This is the week that was

Seven days in the House as brought to you by Aaron Wherry

After one last procedural protest and a final day of debate, the House passed C-38. When all of last week’s votes were tallied, four New Democrats had the best attendance. Wayne Easter said there was no Nazi salute, but Joe Oliver repeated his complaint. Elizabeth May talked about inevitability and challenged Conservative MPs to a quiz. David Wilks explained himself. Irwin Cotler tallied 19 complaints with the budget bill. Marc Garneau sought new rules for omnibus legislation. John Weston saw a failure to communicate. And the Muskoka Watershed Council registered its complaint.

Kevin Page presented the Harper government with a legal opinion, dismissed John Baird’s rebuke and defended his office, while the PBO’s future hung in the balance. Peter Kent turned the government inside out on carbon pricing. Jason Kenney called Alberta’s deputy premier an asshole. Kevin Lamoureux put the bad word on the record. James Lunney quibbled with his government’s cuts to the coast guard. After dismissing opposition complaints, Vic Toews stepped back again. Anonymous oppositions MPs questioned the Speaker and the Speaker reprimanded a Conservative backbencher.

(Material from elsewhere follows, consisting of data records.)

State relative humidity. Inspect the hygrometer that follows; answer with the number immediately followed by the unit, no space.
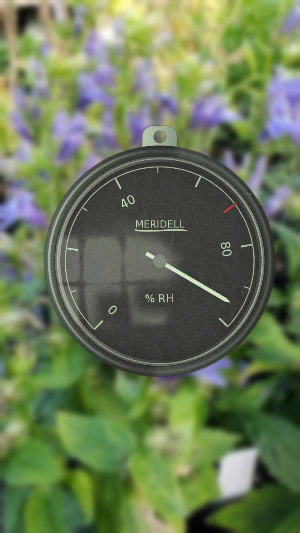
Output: 95%
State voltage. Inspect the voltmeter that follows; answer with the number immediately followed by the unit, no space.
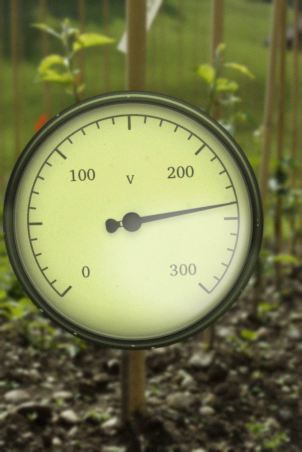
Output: 240V
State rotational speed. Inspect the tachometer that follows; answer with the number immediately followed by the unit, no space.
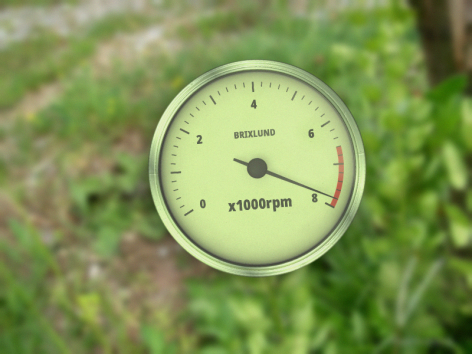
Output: 7800rpm
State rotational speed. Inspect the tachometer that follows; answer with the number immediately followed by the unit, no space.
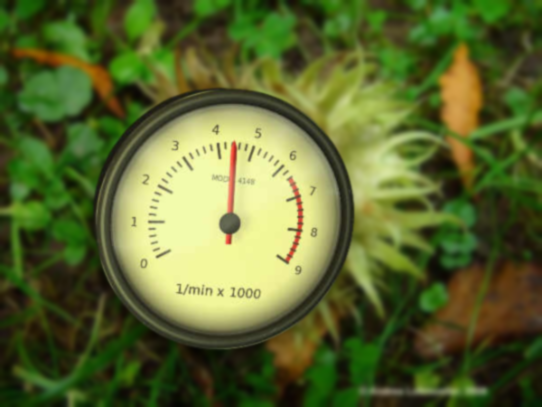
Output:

Rona Ambrose promised to check DND’s math. Stephen Harper suggested a new date for the next election. Jim Flaherty fiddled with mortgage again. Martha Hall Findlay challenged supply management and was thus chastised. Megan Leslie and Michelle Rempel exchanged pleasantries. Cabinet shuffle speculation began. And the House adjourned for the summer.

Alice Funke followed the votes in the 2011 election. The Agenda considered the Liberal party’s future. And this week had four sketches.